_Alıntı metin_:

● ● ● ● ● ● ●

Fransız oryantalist filozof Henry Corbin, Sûrewerdî’nin eserlerini daha dikkatli ve ayrıntılı bir şekilde okumuştur. O da bu eserleri beş bölümde tasnif eder. Corbin, Kürt filozofun en önemli dört eserini, yani İşrakiliğin dört temel yapıtı olan Et-Telvîḥâtü'l-levḥiyye ve'l-ʿarşiyye, El-Lemeḥât, el-Muḳāvemât, El-Meşâriʿ ve'l-muṭâraḥât ve Hikmet el-İşrak eserlerine daha çok eğilir. O Hikmet el-İşrak’ı “İşrakiliğin İncili” olarak isimlendirir. Ben kitabımda bunun öyle sıradan bir vasıflandırma olmadığından söz ettim. Bu vasfın arka planında bir marif ve tarih olduğunu yazdım. Kürt bir alimin, İslami bir feza içerisinde Arapça yazdığı eser kendi yar ve yaverleri için İncil gibi vasfediliyor.

● ● ● ● ● ● ●

_Açıklamalı öğe girdileri_:
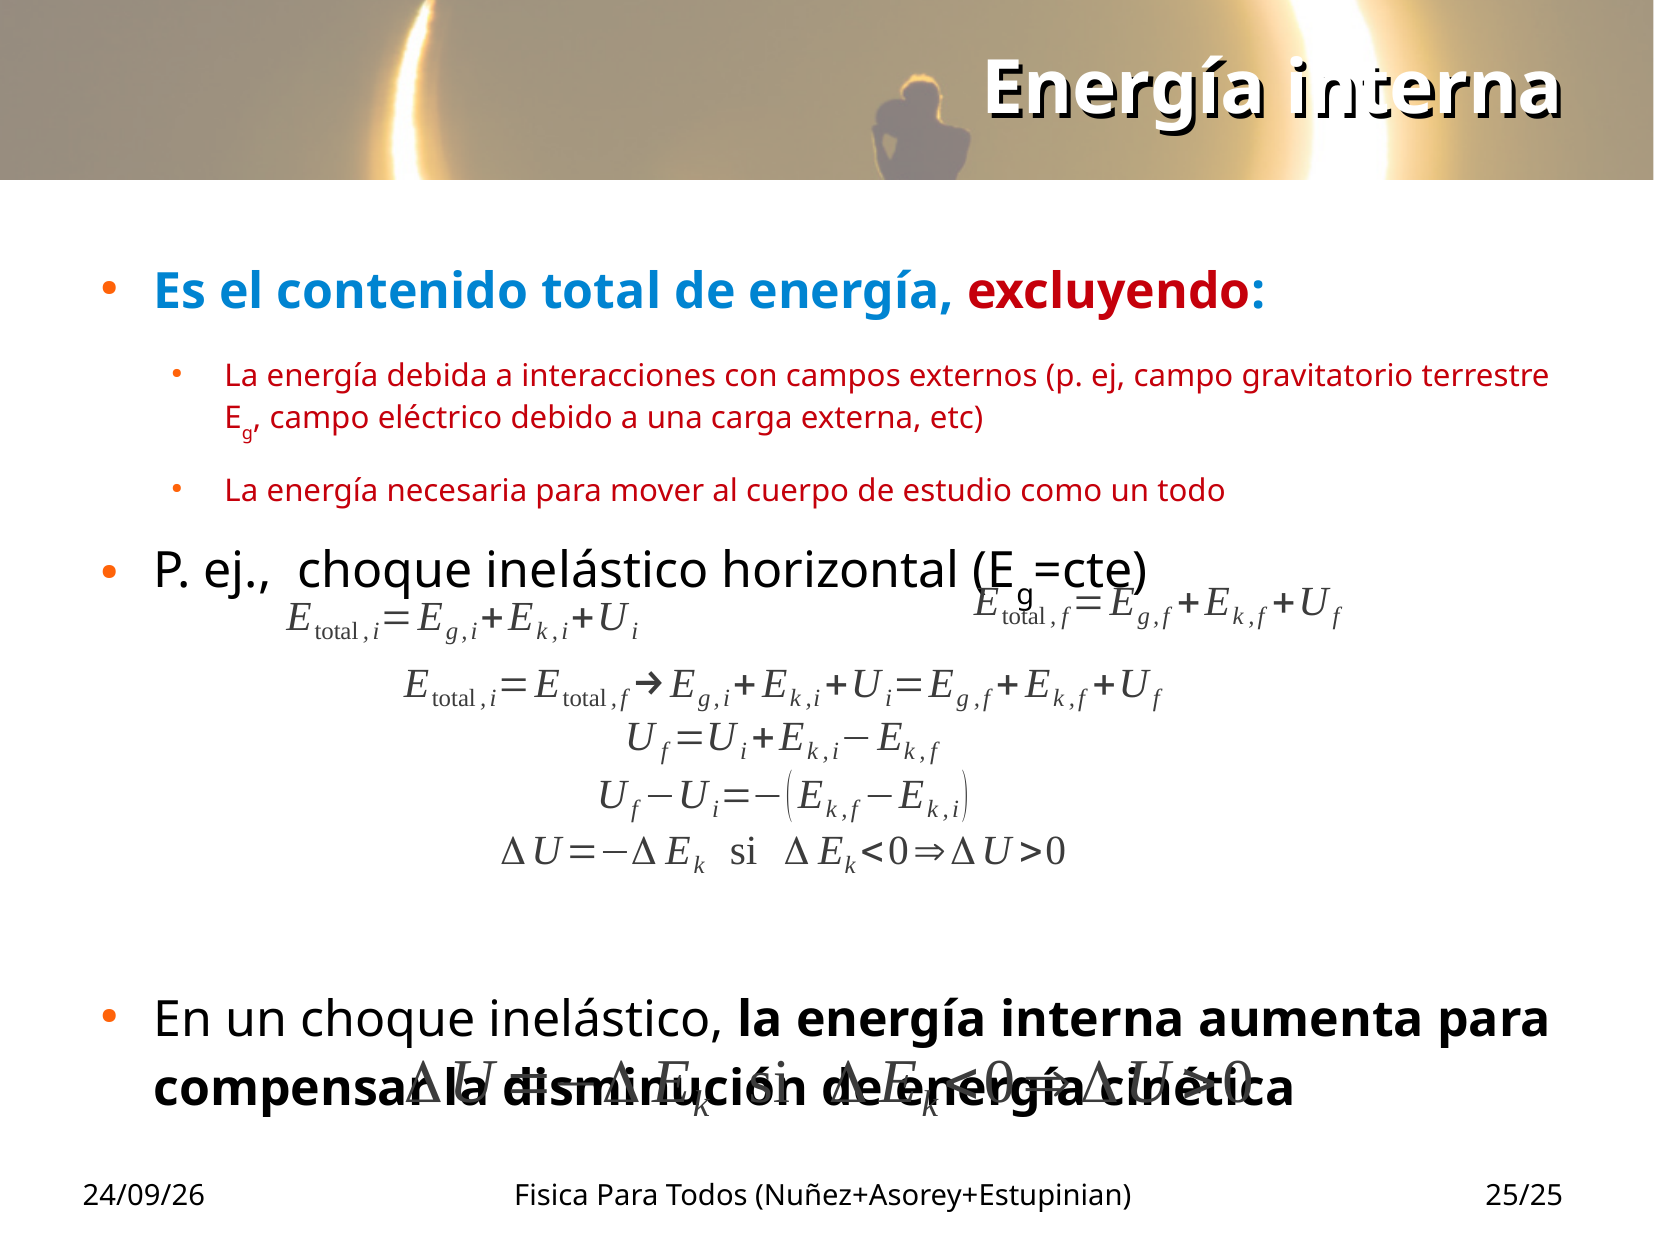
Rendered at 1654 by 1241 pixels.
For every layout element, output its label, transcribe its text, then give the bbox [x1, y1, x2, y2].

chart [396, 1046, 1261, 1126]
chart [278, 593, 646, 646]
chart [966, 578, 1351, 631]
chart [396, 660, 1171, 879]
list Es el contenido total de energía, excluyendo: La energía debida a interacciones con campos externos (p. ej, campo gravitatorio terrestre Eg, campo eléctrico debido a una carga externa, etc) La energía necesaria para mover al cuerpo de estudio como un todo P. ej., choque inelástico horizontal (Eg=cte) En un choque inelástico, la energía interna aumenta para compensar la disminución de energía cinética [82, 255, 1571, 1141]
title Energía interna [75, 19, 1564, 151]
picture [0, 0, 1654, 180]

● ● ● ● ● ● ●

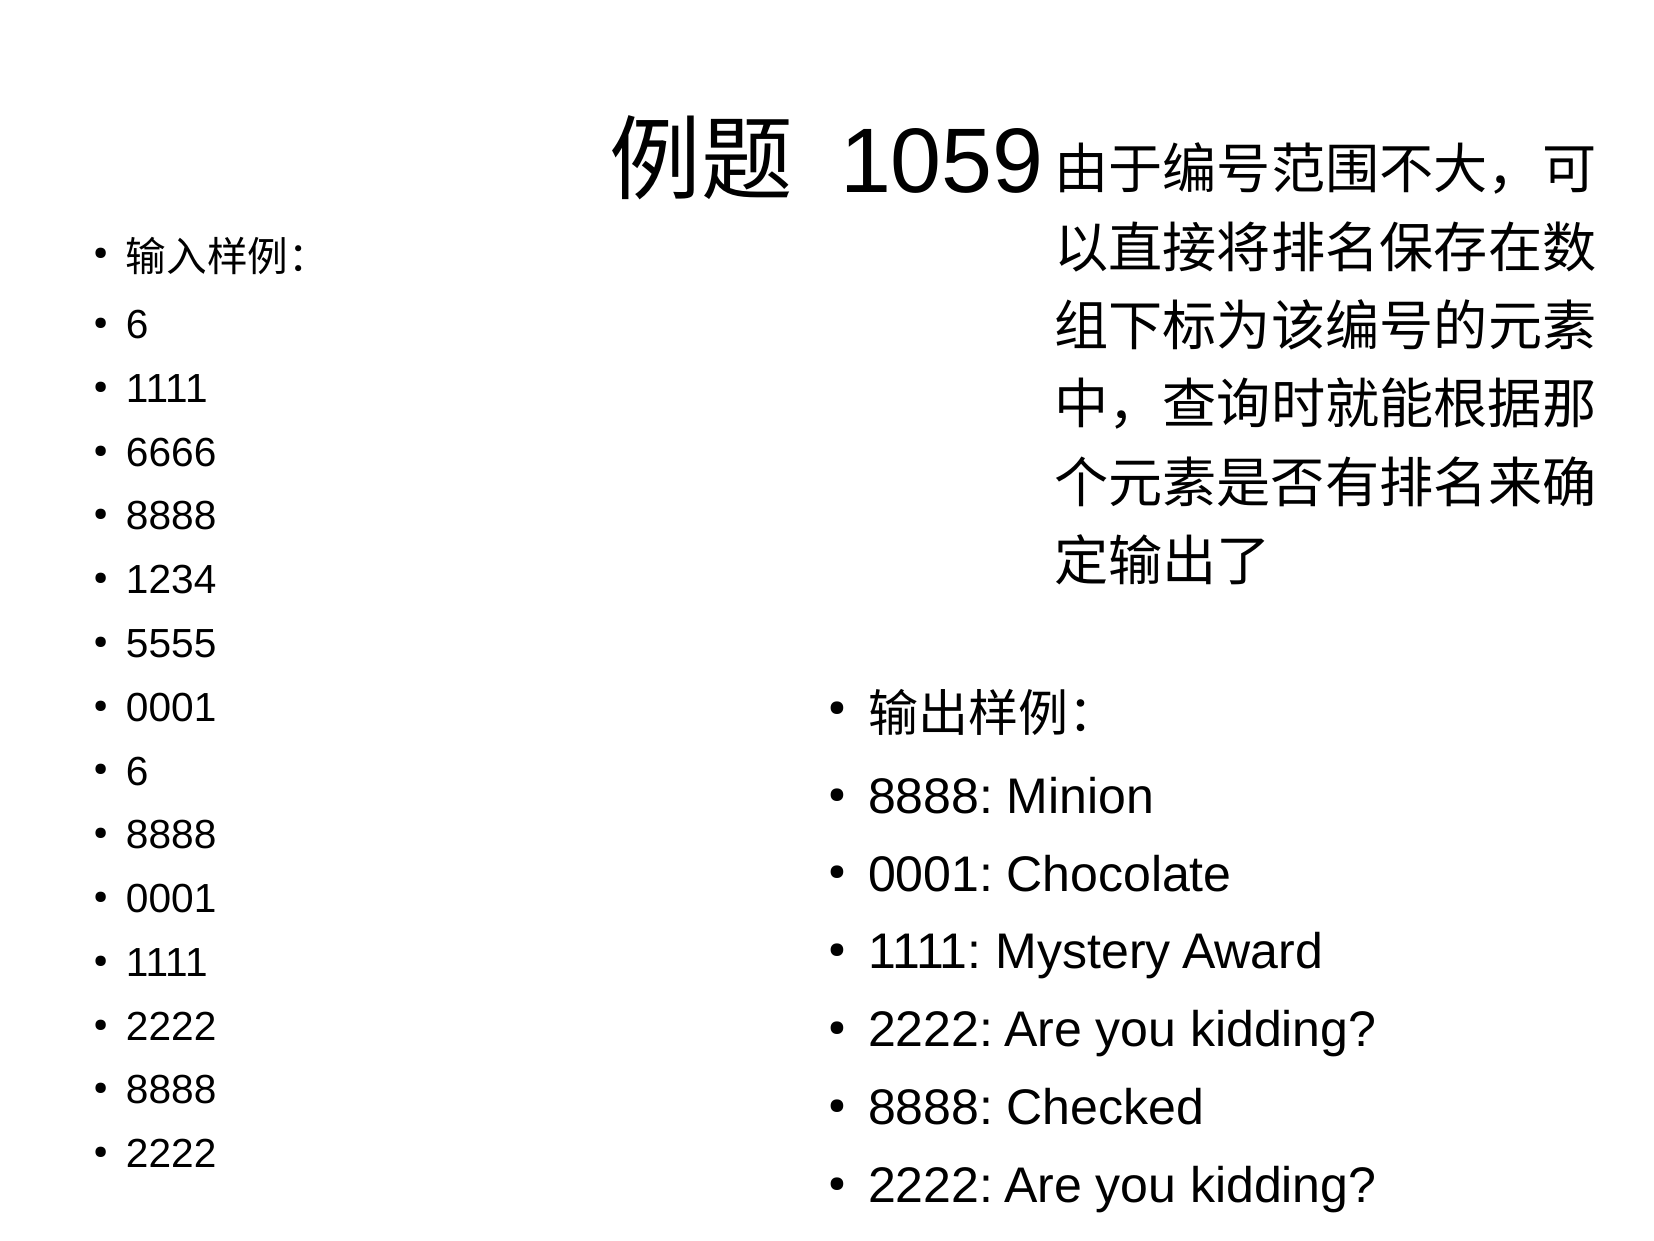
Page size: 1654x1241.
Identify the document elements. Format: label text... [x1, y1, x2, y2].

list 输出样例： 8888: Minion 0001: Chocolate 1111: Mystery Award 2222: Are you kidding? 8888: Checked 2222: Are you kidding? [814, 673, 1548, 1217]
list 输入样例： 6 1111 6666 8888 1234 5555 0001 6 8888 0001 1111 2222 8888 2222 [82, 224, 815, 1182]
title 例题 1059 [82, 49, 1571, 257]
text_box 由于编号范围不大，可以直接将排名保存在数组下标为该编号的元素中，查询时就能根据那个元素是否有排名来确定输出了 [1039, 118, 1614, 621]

● ● ● ● ● ● ●

_Görev 1_: Lütfen alıntı metinde "Fransız oryantalist filozof" ile "İncil gibi vasfediliyor." arasındaki bölümü, bu iki ifade de dahil olmak üzere, hiç değiştirmeden yeniden yazın.
_Görev 2_:
Aşağıdaki ifadelerin her biri alıntı metinle uyuşuyor mu? Her biri için evet ya da hayır deyin ve kararı belirleyen sözleri metinden aynen alıntılayın.
(a) Corbin, Hikmet el-İşrak’ı “İşrakiliğin İncili” olarak adlandırır.
(b) Corbin, Sûrewerdî’nin eserlerini yedi bölümde tasnif eder.
(c) Metinde Sûrewerdî Arap bir filozof olarak anılır.
_Görev 3_: Alıntı metindeki "Ben kitabımda bunun öyle sıradan bir vasıflandırma olmadığından söz ettim." cümlesini İngilizceye çevirin.

_Doğru yanıt 1_:
Fransız oryantalist filozof Henry Corbin, Sûrewerdî’nin eserlerini daha dikkatli ve ayrıntılı bir şekilde okumuştur. O da bu eserleri beş bölümde tasnif eder. Corbin, Kürt filozofun en önemli dört eserini, yani İşrakiliğin dört temel yapıtı olan Et-Telvîḥâtü'l-levḥiyye ve'l-ʿarşiyye, El-Lemeḥât, el-Muḳāvemât, El-Meşâriʿ ve'l-muṭâraḥât ve Hikmet el-İşrak eserlerine daha çok eğilir. O Hikmet el-İşrak’ı “İşrakiliğin İncili” olarak isimlendirir. Ben kitabımda bunun öyle sıradan bir vasıflandırma olmadığından söz ettim. Bu vasfın arka planında bir marif ve tarih olduğunu yazdım. Kürt bir alimin, İslami bir feza içerisinde Arapça yazdığı eser kendi yar ve yaverleri için İncil gibi vasfediliyor.

_Doğru yanıt 2_:
(a) Evet: "O Hikmet el-İşrak’ı “İşrakiliğin İncili” olarak isimlendirir."
(b) Hayır: "O da bu eserleri beş bölümde tasnif eder."
(c) Hayır: "Corbin, Kürt filozofun en önemli dört eserini"

_Doğru yanıt 3_: In my book, I mentioned that this was not some ordinary characterization.